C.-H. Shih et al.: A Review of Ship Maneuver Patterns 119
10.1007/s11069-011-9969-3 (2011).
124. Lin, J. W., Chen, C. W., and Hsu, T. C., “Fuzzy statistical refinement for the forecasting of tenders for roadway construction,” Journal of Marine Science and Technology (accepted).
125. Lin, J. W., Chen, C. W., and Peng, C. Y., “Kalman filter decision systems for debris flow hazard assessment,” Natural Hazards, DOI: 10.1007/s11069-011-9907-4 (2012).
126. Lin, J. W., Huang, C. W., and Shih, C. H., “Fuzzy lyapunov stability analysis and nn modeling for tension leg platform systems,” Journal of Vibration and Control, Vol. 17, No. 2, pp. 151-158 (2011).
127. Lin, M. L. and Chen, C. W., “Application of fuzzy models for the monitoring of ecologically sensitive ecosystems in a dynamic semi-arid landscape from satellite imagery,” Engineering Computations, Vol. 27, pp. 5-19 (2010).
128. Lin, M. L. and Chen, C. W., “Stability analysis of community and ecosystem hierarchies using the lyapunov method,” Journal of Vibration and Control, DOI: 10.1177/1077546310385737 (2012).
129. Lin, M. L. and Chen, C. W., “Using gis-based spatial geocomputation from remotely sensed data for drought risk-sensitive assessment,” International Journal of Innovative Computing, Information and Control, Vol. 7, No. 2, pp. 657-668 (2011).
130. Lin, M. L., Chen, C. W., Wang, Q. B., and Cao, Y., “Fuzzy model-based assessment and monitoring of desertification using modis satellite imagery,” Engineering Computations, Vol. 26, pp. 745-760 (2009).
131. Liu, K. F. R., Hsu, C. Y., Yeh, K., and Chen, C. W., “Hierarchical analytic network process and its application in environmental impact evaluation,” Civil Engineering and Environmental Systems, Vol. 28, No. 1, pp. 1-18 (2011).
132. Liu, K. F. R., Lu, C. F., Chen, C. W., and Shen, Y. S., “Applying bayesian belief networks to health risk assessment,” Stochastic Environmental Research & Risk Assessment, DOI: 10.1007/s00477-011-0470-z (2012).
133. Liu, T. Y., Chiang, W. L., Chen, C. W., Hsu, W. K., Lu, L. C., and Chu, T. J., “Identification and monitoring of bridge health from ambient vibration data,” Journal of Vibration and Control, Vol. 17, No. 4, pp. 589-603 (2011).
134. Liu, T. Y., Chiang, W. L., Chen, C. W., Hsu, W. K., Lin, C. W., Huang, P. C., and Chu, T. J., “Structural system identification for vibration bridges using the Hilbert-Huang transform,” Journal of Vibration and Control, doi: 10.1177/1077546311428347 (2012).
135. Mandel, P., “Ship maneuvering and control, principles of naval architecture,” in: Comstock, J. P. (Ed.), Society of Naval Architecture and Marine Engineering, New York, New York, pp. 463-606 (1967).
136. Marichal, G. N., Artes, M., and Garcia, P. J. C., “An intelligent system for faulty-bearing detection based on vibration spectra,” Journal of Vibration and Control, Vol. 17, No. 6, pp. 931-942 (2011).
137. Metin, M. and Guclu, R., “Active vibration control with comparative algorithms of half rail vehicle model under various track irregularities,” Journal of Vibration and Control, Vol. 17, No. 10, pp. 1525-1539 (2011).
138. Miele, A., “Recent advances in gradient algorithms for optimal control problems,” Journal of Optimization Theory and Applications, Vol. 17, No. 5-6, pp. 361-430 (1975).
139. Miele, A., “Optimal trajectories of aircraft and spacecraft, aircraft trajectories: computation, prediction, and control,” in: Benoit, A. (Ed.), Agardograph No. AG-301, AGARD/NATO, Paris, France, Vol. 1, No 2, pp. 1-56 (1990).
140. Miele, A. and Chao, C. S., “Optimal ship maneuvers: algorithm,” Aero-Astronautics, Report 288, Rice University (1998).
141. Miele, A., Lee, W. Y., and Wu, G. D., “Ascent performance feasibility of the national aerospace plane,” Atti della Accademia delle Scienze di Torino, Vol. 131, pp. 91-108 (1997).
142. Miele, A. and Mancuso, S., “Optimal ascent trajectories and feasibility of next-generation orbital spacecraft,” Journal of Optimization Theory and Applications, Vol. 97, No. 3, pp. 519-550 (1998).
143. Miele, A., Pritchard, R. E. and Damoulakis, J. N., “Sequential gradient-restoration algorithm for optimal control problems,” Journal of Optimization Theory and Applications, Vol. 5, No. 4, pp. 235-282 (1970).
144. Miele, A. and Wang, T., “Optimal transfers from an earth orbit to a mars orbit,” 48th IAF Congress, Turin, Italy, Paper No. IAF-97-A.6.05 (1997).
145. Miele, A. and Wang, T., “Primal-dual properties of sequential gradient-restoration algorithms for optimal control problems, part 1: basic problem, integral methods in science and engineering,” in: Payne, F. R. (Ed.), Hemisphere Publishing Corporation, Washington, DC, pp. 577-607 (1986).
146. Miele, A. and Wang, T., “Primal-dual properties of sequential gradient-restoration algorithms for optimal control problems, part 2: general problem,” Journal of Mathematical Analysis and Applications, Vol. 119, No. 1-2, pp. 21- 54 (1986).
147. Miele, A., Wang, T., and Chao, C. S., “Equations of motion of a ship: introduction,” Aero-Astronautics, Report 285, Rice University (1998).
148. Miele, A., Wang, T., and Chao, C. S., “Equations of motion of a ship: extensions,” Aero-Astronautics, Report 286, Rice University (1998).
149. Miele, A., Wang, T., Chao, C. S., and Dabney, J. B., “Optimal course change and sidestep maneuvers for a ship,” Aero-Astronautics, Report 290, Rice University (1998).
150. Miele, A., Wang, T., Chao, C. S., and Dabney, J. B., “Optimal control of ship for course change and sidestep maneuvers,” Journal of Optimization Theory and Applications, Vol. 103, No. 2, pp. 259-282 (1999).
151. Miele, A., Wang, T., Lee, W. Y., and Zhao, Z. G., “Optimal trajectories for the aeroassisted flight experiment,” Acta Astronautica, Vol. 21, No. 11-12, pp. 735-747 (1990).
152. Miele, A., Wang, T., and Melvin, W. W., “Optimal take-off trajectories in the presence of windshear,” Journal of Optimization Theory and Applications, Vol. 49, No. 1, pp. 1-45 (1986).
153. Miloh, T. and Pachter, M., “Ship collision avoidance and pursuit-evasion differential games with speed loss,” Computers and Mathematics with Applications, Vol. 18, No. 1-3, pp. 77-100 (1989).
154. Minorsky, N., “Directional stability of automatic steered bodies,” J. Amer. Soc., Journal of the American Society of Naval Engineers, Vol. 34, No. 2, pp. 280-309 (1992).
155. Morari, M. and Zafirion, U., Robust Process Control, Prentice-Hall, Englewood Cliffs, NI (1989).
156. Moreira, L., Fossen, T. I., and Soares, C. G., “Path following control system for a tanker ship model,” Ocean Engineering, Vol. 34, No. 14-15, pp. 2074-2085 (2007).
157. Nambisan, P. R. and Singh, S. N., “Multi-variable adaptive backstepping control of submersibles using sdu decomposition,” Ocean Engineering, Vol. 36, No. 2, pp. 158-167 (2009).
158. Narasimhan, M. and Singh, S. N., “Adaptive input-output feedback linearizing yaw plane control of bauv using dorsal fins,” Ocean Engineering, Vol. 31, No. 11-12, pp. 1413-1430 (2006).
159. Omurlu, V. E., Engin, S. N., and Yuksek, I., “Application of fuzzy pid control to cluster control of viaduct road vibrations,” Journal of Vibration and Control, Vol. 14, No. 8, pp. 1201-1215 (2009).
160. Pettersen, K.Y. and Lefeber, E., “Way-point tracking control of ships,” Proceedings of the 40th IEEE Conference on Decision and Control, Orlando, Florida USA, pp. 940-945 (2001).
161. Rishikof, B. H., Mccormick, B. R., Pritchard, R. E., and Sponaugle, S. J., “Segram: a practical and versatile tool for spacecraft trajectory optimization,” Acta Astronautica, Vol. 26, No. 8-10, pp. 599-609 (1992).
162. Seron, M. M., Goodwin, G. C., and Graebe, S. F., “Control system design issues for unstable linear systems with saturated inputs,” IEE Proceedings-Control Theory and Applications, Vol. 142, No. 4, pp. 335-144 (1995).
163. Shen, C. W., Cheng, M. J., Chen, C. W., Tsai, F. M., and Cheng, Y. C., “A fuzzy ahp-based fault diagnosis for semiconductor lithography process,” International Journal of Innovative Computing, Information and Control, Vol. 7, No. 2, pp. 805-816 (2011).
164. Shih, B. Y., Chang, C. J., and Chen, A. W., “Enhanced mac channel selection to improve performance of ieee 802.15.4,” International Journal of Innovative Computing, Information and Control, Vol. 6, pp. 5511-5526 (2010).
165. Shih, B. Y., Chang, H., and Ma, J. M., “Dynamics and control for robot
^^^^^^^^^^^^^^^^
*What this task involves*
Starting with the first line of the listing above and ending with the line that holds "128. Lin, M.", return those lines exactly as written, both included.

*Reply to the task*
C.-H. Shih et al.: A Review of Ship Maneuver Patterns 119
10.1007/s11069-011-9969-3 (2011).
124. Lin, J. W., Chen, C. W., and Hsu, T. C., “Fuzzy statistical refinement for the forecasting of tenders for roadway construction,” Journal of Marine Science and Technology (accepted).
125. Lin, J. W., Chen, C. W., and Peng, C. Y., “Kalman filter decision systems for debris flow hazard assessment,” Natural Hazards, DOI: 10.1007/s11069-011-9907-4 (2012).
126. Lin, J. W., Huang, C. W., and Shih, C. H., “Fuzzy lyapunov stability analysis and nn modeling for tension leg platform systems,” Journal of Vibration and Control, Vol. 17, No. 2, pp. 151-158 (2011).
127. Lin, M. L. and Chen, C. W., “Application of fuzzy models for the monitoring of ecologically sensitive ecosystems in a dynamic semi-arid landscape from satellite imagery,” Engineering Computations, Vol. 27, pp. 5-19 (2010).
128. Lin, M. L. and Chen, C. W., “Stability analysis of community and ecosystem hierarchies using the lyapunov method,” Journal of Vibration and Control, DOI: 10.1177/1077546310385737 (2012).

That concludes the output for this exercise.